Délogées par la violence des gangs, des dizaines de familles réfugiées dans un camp à Delmas 19 ont organisé une marche pacifique dimanche 18 mai 2025 a l'occasion du 222e anniversaire de la fête du drapeau, brandissant fièrement le bicolore haïtien. À travers leurs chants et leurs slogans, elles lancent un appel pressant au conseil présidentiel de transition et au gouvernement pour un retour à la sécurité dans leurs quartiers d'origine.
En cette journée symbolique pour le pays, marquant la fête de notre bicolore, ce ne sont ni les discours officiels ni les fanfares militaires qui ont retenu l’attention, mais les voix d’enfants et de familles déplacées, vivant depuis plus de deux ans dans des camps d’hébergement.
Rassemblés principalement dans le camp de l’ISBACOM à Delmas 19, des déplacés de Solino, Delmas 30, Nazon et d’autres quartiers ont fait entendre leur douleur. Hommes, femmes et enfants portaient des maillots blancs ornés du drapeau haïtien. Dans les mains des tout-petits, des petits drapeaux flottaient, silencieux mais puissants. « Nou mande Leta sekirite pou nou ka tounen lakay nou », chantait la foule en chœur.

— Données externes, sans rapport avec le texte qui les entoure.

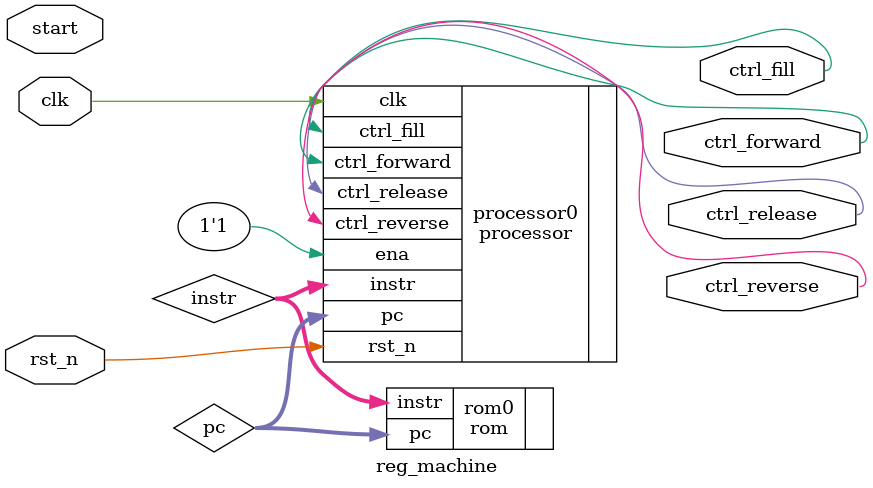
<source format=v>
module reg_machine (
  input start,

  output ctrl_fill,
  output ctrl_release,
  output ctrl_forward,
  output ctrl_reverse,

  input clk,
  input rst_n
);

wire [7:0] pc;
wire [15:0] instr;

rom rom0 (
  .pc(pc),
  .instr(instr)
);

processor processor0 (
  .ena(1'b1),
  .instr(instr),
  .pc(pc),
  .ctrl_fill(ctrl_fill),
  .ctrl_release(ctrl_release),
  .ctrl_forward(ctrl_forward),
  .ctrl_reverse(ctrl_reverse),
  .clk(clk),
  .rst_n(rst_n)
);

endmodule
</source>
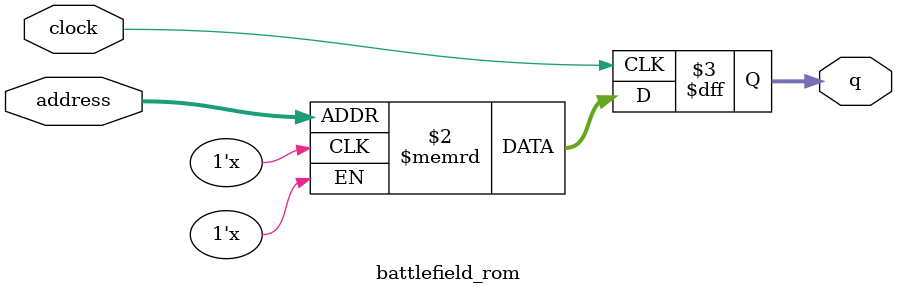
<source format=sv>
module battlefield_rom (
	input logic clock,
	input logic [16:0] address,
	output logic [3:0] q
);

logic [3:0] memory [0:76799] /* synthesis ram_init_file = "battlefield.mif" */;

always_ff @ (posedge clock) begin
	q <= memory[address];
end

endmodule

</source>
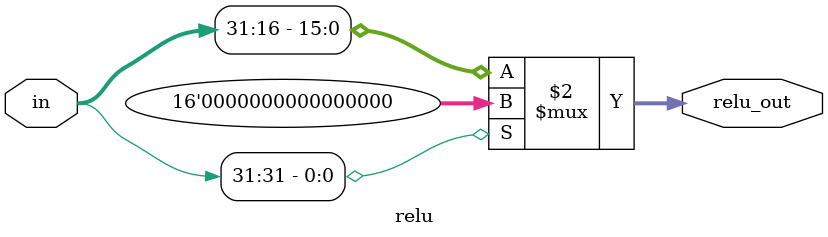
<source format=v>
module relu (
    input [31:0]in,
    output [15:0]relu_out
);
    assign relu_out = in[31] == 1 ? 16'h0 : in[31:16];

endmodule
</source>
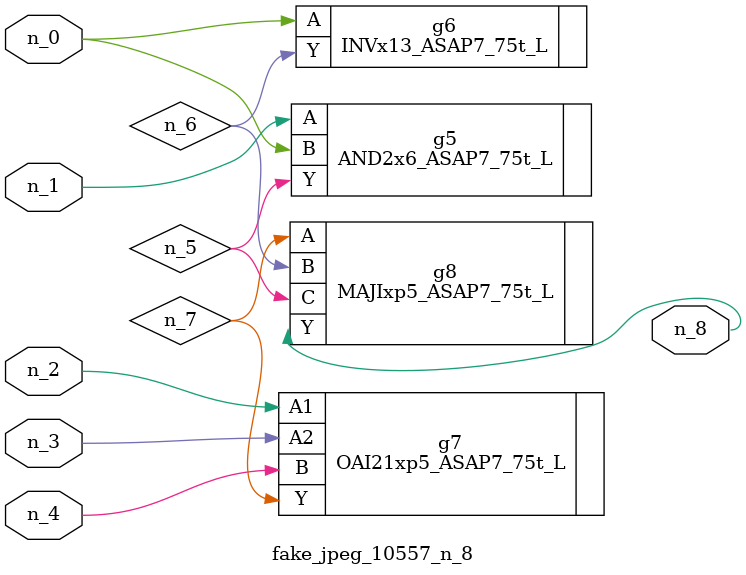
<source format=v>
module fake_jpeg_10557_n_8 (n_3, n_2, n_1, n_0, n_4, n_8);

input n_3;
input n_2;
input n_1;
input n_0;
input n_4;

output n_8;

wire n_6;
wire n_5;
wire n_7;

AND2x6_ASAP7_75t_L g5 ( 
.A(n_1),
.B(n_0),
.Y(n_5)
);

INVx13_ASAP7_75t_L g6 ( 
.A(n_0),
.Y(n_6)
);

OAI21xp5_ASAP7_75t_L g7 ( 
.A1(n_2),
.A2(n_3),
.B(n_4),
.Y(n_7)
);

MAJIxp5_ASAP7_75t_L g8 ( 
.A(n_7),
.B(n_6),
.C(n_5),
.Y(n_8)
);


endmodule
</source>
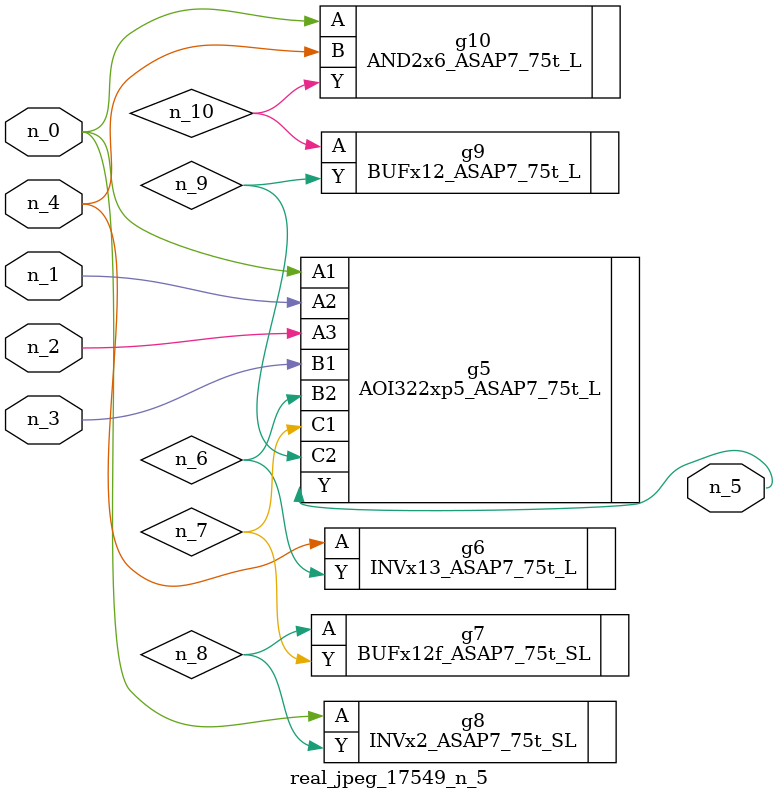
<source format=v>
module real_jpeg_17549_n_5 (n_4, n_0, n_1, n_2, n_3, n_5);

input n_4;
input n_0;
input n_1;
input n_2;
input n_3;

output n_5;

wire n_8;
wire n_6;
wire n_7;
wire n_10;
wire n_9;

AOI322xp5_ASAP7_75t_L g5 ( 
.A1(n_0),
.A2(n_1),
.A3(n_2),
.B1(n_3),
.B2(n_6),
.C1(n_7),
.C2(n_9),
.Y(n_5)
);

INVx2_ASAP7_75t_SL g8 ( 
.A(n_0),
.Y(n_8)
);

AND2x6_ASAP7_75t_L g10 ( 
.A(n_0),
.B(n_4),
.Y(n_10)
);

INVx13_ASAP7_75t_L g6 ( 
.A(n_4),
.Y(n_6)
);

BUFx12f_ASAP7_75t_SL g7 ( 
.A(n_8),
.Y(n_7)
);

BUFx12_ASAP7_75t_L g9 ( 
.A(n_10),
.Y(n_9)
);


endmodule
</source>
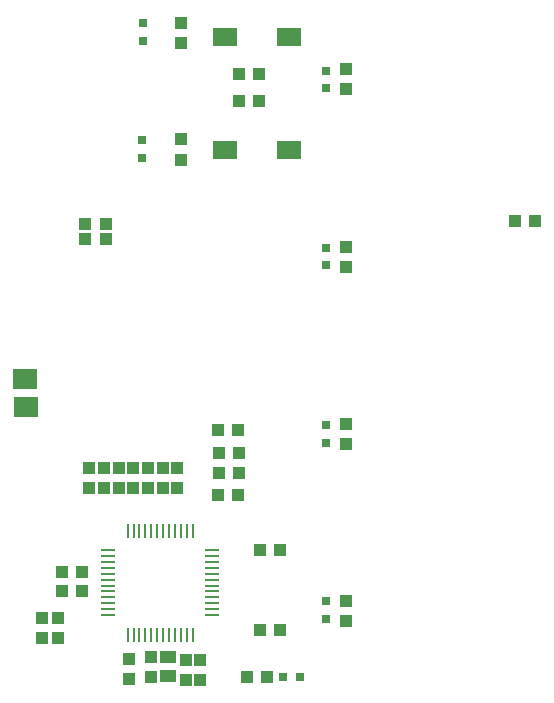
<source format=gtp>
G75*
%MOIN*%
%OFA0B0*%
%FSLAX25Y25*%
%IPPOS*%
%LPD*%
%AMOC8*
5,1,8,0,0,1.08239X$1,22.5*
%
%ADD10R,0.07874X0.06299*%
%ADD11R,0.05118X0.00827*%
%ADD12R,0.00827X0.05118*%
%ADD13R,0.04331X0.03937*%
%ADD14R,0.03937X0.04331*%
%ADD15R,0.03150X0.03150*%
%ADD16R,0.05709X0.03937*%
%ADD17R,0.07900X0.06700*%
D10*
X0135451Y0242582D03*
X0156711Y0242582D03*
X0156711Y0280377D03*
X0135451Y0280377D03*
D11*
X0131238Y0109196D03*
X0131238Y0107228D03*
X0131238Y0105259D03*
X0131238Y0103291D03*
X0131238Y0101322D03*
X0131238Y0099354D03*
X0131238Y0097385D03*
X0131238Y0095417D03*
X0131238Y0093448D03*
X0131238Y0091480D03*
X0131238Y0089511D03*
X0131238Y0087543D03*
X0096593Y0087543D03*
X0096593Y0089511D03*
X0096593Y0091480D03*
X0096593Y0093448D03*
X0096593Y0095417D03*
X0096593Y0097385D03*
X0096593Y0099354D03*
X0096593Y0101322D03*
X0096593Y0103291D03*
X0096593Y0105259D03*
X0096593Y0107228D03*
X0096593Y0109196D03*
D12*
X0103089Y0115692D03*
X0105057Y0115692D03*
X0107026Y0115692D03*
X0108994Y0115692D03*
X0110963Y0115692D03*
X0112931Y0115692D03*
X0114900Y0115692D03*
X0116868Y0115692D03*
X0118837Y0115692D03*
X0120805Y0115692D03*
X0122774Y0115692D03*
X0124742Y0115692D03*
X0124742Y0081047D03*
X0122774Y0081047D03*
X0120805Y0081047D03*
X0118837Y0081047D03*
X0116868Y0081047D03*
X0114900Y0081047D03*
X0112931Y0081047D03*
X0110963Y0081047D03*
X0108994Y0081047D03*
X0107026Y0081047D03*
X0105057Y0081047D03*
X0103089Y0081047D03*
D13*
X0087816Y0095405D03*
X0087816Y0102008D03*
X0081124Y0102008D03*
X0081124Y0095405D03*
X0133267Y0127402D03*
X0139960Y0127402D03*
X0140118Y0135040D03*
X0140118Y0141418D03*
X0133425Y0141418D03*
X0133425Y0135040D03*
X0133267Y0149253D03*
X0139960Y0149253D03*
X0147194Y0109360D03*
X0153886Y0109360D03*
X0153932Y0082528D03*
X0147239Y0082528D03*
X0149396Y0067010D03*
X0142704Y0067010D03*
X0095716Y0213030D03*
X0095716Y0218030D03*
X0089024Y0218030D03*
X0089024Y0213030D03*
X0140057Y0258763D03*
X0146750Y0258763D03*
X0146829Y0267739D03*
X0140136Y0267739D03*
X0232065Y0218999D03*
X0238758Y0218999D03*
D14*
X0074644Y0079770D03*
X0079930Y0079769D03*
X0079930Y0086462D03*
X0074644Y0086463D03*
X0103570Y0072976D03*
X0103570Y0066284D03*
X0110770Y0066984D03*
X0110770Y0073676D03*
X0122370Y0072676D03*
X0127270Y0072676D03*
X0127270Y0065984D03*
X0122370Y0065984D03*
X0176002Y0085574D03*
X0176002Y0092267D03*
X0176002Y0144629D03*
X0176002Y0151322D03*
X0176002Y0203684D03*
X0176002Y0210377D03*
X0176002Y0262739D03*
X0176002Y0269432D03*
X0120727Y0278251D03*
X0120727Y0284944D03*
X0120727Y0246086D03*
X0120727Y0239393D03*
X0119670Y0136576D03*
X0114770Y0136576D03*
X0109870Y0136576D03*
X0104970Y0136576D03*
X0100070Y0136576D03*
X0095170Y0136576D03*
X0090270Y0136576D03*
X0090270Y0129884D03*
X0095170Y0129884D03*
X0100070Y0129884D03*
X0104970Y0129884D03*
X0109870Y0129884D03*
X0114770Y0129884D03*
X0119670Y0129884D03*
D15*
X0169113Y0145023D03*
X0169113Y0150928D03*
X0169113Y0204078D03*
X0169113Y0209984D03*
X0169113Y0263133D03*
X0169113Y0269039D03*
X0108168Y0278842D03*
X0108168Y0284747D03*
X0108010Y0245968D03*
X0108010Y0240062D03*
X0169113Y0092267D03*
X0169113Y0086361D03*
X0160623Y0067000D03*
X0154717Y0067000D03*
D16*
X0116603Y0067262D03*
X0116603Y0073561D03*
D17*
X0069228Y0156750D03*
X0068881Y0166301D03*
M02*

</source>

Parmi les manifestants, de nombreux enfants. Certains, trop jeunes pour comprendre toutes les raisons de leur présence, ont pourtant répété les messages portés par leurs parents. D'autres, plus conscients, n'ont pas hésité à exprimer leur souffrance. Defaille Brisly, un petit garçon brandissant un drapeau blanc, a déclaré simplement : « Nou ap viv mal nan kan. »
Une fillette, émue, a quant à elle interprété le symbole de son drapeau ainsi : « Drapeau blan sa a, se inosans mwen li ye, devan tout sa k’ap pase nan peyi a. »
Les conditions de vie dans les camps sont décrites comme extrêmement précaires. L’accès à l’éducation est quasiment inexistant, et même les soins de base sont rares. « Se sèlman Lakwou Wouj ki vin ban nou ti swen. Se tankou moun ki ap direje peyi a bliye nou, Menm yon plat cho, nou pa janm jwenn », déplore Watson Moïse, un déplacé originaire de Solino.
Johnny Postère, un autre manifestant, confie son désespoir : « Nou gen plis pase 2 zan depi nou ap viv nan lari. Se pou sa nou mache jodi a, pou mande sekirite. Se sèl bagay nou bezwen nan moman an. » Ces dernières semaines, les averses se sont abattues sur la capitale, rendant la vie dans les tentes encore plus pénible. La boue, l’humidité et les risques sanitaires aggravent la détresse des familles déjà fragilisées. Dans le camp de Delmas 19, beaucoup n’ont qu’un seul souhait : retrouver la paix pour pouvoir rentrer chez eux, reconstruire leur vie et offrir un avenir meilleur à leurs enfants. « Nou pa mande anyen nan men dirijan yo. Sèlman sekirite pou n ka tounen lakay nou », martèle Johnny Postère, avec une fermeté tranquille.
À noter que pendant que des familles déplacées défilaient dans les rues de Delmas pour réclamer leur droit à la sécurité, la cérémonie officielle de la fête du drapeau se déroulait en grande pompe dans la ville du Cap-Haïtien. L’organisation de cet événement a mobilisé un budget estimé entre 300 et 400 millions de gourdes.